▶ _Set problem 1_:
Please answer these questions about the film review below.
(a) Who plays Robbie Clark?
(b) Whose narration does Haynes supply in the Robbie Clark subplot?
(c) What appears at the end of the film?

▶ _Page_:
[start]
Robbie Clark (Heath Ledger) is the actor who played Jack Rollins in a movie — a potent metaphor for the person behind the performer. This is the part of the biopic where you show Dylan’s personal life as his relationship with his wife (whom, of course, we met so cute and fresh-faced at the beginning) crumbles, but rendered without the context of Ledger playing Bob Dylan. It is here that Haynes supplies novelistic narration from Kris Kristofferson as well as allows Bob Dylan’s own music to come in and underscore the events of this subplot, like ghostly, disembodied voices looking for a body.

I’m Not There is a fractured view of Dylan as Haynes shatters the figures at the beginning in an attempt to put him back together over the course of the film. As such the pieces overlap — some actors reappear in multiple segments as different characters. Some versions of Dylan even exist in the same narrative universe, but never quite intersect. Haynes deconstructs to reconstruct. The film ends with an actual appearance from Dylan in the form of documentary footage of him performing — the man’s been put back together, but he’s still the mythological Dylan of the 1960s. Wisely, we never see the man as he appears in 2007 — that’s not the Bob Dylan we’re celebrating, really. We’re celebrating the icon captured in documentary footage and photographs and recordings — and what better way to do that than in a motion picture?
[end]
▶ _Set problem 2_: List every line in the rows below that contains the string "wireOp".

▶ _Data records_:
[start]
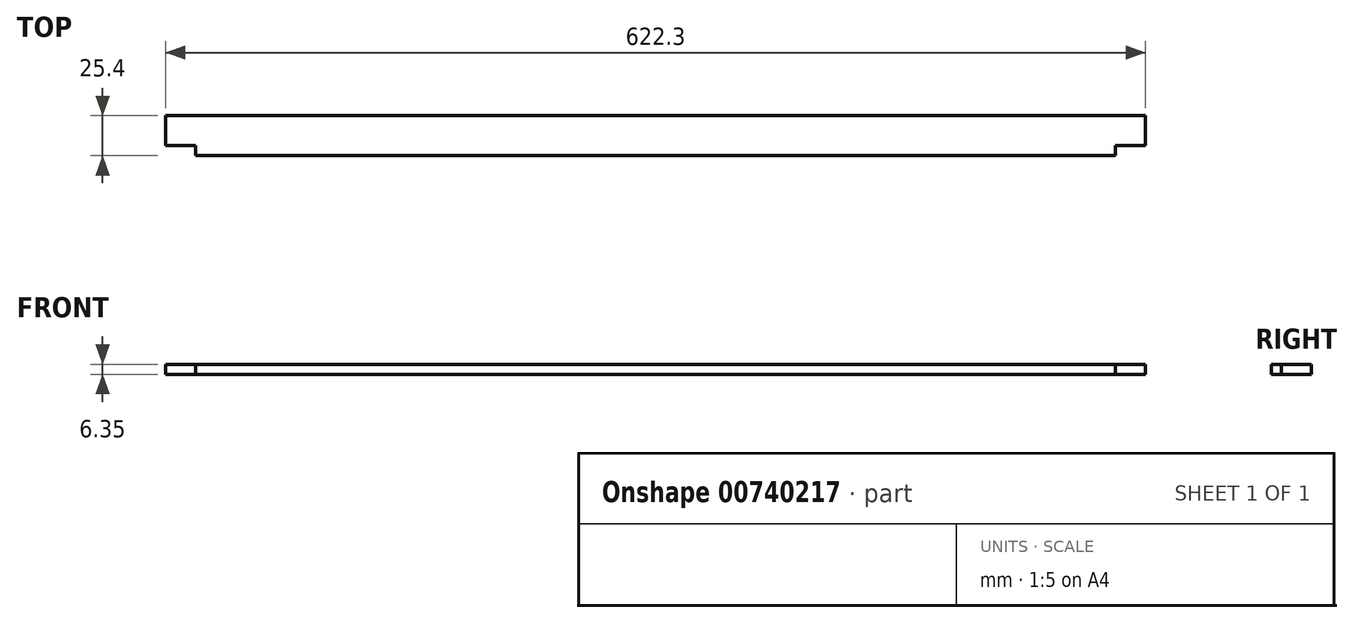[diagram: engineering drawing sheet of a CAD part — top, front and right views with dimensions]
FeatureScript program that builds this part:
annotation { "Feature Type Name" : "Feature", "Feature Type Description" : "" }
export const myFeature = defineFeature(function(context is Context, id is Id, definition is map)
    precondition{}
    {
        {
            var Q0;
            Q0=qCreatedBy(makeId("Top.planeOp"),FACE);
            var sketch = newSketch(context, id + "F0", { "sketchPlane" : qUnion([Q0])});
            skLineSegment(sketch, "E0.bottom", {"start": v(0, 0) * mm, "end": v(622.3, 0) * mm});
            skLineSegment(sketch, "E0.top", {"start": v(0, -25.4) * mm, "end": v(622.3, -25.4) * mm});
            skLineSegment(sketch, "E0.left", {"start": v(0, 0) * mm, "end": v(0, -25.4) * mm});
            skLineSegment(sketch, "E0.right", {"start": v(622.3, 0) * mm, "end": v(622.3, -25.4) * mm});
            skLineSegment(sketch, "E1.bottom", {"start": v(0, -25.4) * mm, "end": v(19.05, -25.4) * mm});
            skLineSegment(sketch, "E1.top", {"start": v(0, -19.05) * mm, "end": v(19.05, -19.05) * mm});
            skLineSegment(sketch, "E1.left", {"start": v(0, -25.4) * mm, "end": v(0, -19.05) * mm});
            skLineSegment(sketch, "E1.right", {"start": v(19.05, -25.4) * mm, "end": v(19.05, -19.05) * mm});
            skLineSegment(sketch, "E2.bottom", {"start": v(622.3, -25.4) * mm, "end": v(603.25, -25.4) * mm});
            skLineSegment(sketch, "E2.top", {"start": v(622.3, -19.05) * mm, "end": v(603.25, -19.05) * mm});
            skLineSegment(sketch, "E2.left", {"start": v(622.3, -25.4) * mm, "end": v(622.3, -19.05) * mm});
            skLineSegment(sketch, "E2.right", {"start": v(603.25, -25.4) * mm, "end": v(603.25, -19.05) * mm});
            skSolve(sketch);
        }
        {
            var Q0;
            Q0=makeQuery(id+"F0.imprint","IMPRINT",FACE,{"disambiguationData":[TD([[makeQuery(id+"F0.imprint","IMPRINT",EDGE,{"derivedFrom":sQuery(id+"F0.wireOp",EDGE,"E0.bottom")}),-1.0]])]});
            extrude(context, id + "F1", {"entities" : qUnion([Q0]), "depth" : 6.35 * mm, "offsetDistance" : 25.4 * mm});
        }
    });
[end]
[start]
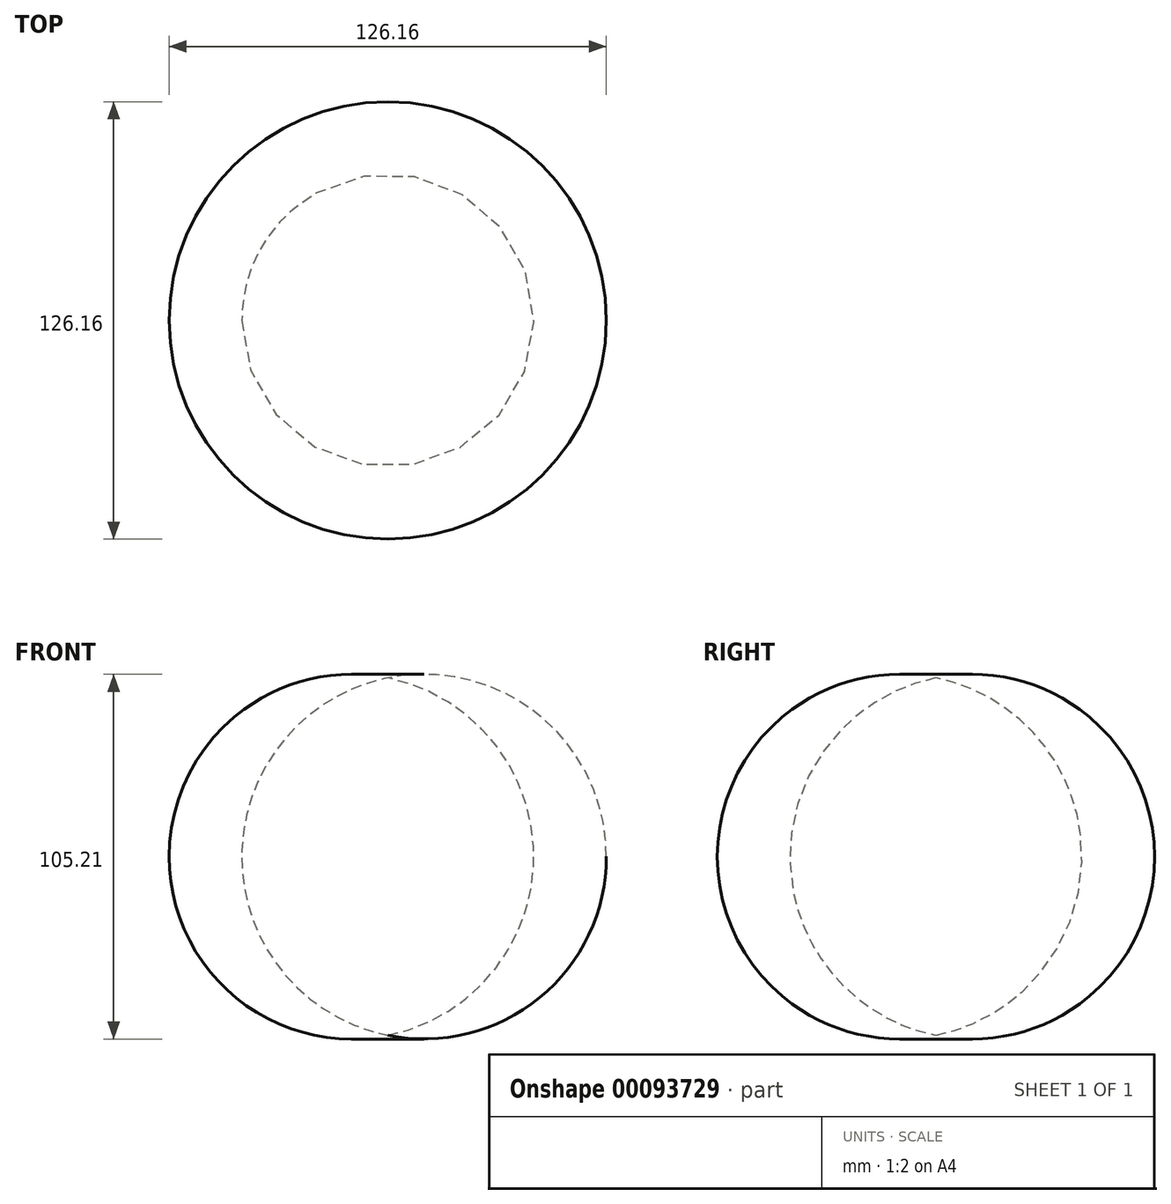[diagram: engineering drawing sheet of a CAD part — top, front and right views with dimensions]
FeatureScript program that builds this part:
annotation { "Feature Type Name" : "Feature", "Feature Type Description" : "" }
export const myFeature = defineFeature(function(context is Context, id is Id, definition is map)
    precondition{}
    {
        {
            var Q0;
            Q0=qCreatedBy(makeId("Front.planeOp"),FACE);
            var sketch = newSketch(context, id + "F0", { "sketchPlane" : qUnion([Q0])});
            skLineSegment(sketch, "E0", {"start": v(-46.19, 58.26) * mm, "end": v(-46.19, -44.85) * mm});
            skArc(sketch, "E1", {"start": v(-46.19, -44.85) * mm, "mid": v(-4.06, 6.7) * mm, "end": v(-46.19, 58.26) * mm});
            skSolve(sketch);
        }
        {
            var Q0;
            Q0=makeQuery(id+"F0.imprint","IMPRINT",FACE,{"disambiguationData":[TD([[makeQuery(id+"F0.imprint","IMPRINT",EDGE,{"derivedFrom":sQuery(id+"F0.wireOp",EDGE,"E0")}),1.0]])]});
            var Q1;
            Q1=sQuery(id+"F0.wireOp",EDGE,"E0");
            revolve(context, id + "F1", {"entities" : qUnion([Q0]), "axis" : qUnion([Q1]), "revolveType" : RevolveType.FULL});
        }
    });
[end]
▶ _Correct output 1_:
(a) Heath Ledger
(b) Kris Kristofferson's
(c) Documentary footage of Dylan performing

▶ _Correct output 2_:
            Q0=makeQuery(id+"F0.imprint","IMPRINT",FACE,{"disambiguationData":[TD([[makeQuery(id+"F0.imprint","IMPRINT",EDGE,{"derivedFrom":sQuery(id+"F0.wireOp",EDGE,"E0.bottom")}),-1.0]])]});
            Q0=makeQuery(id+"F0.imprint","IMPRINT",FACE,{"disambiguationData":[TD([[makeQuery(id+"F0.imprint","IMPRINT",EDGE,{"derivedFrom":sQuery(id+"F0.wireOp",EDGE,"E0")}),1.0]])]});
            Q1=sQuery(id+"F0.wireOp",EDGE,"E0");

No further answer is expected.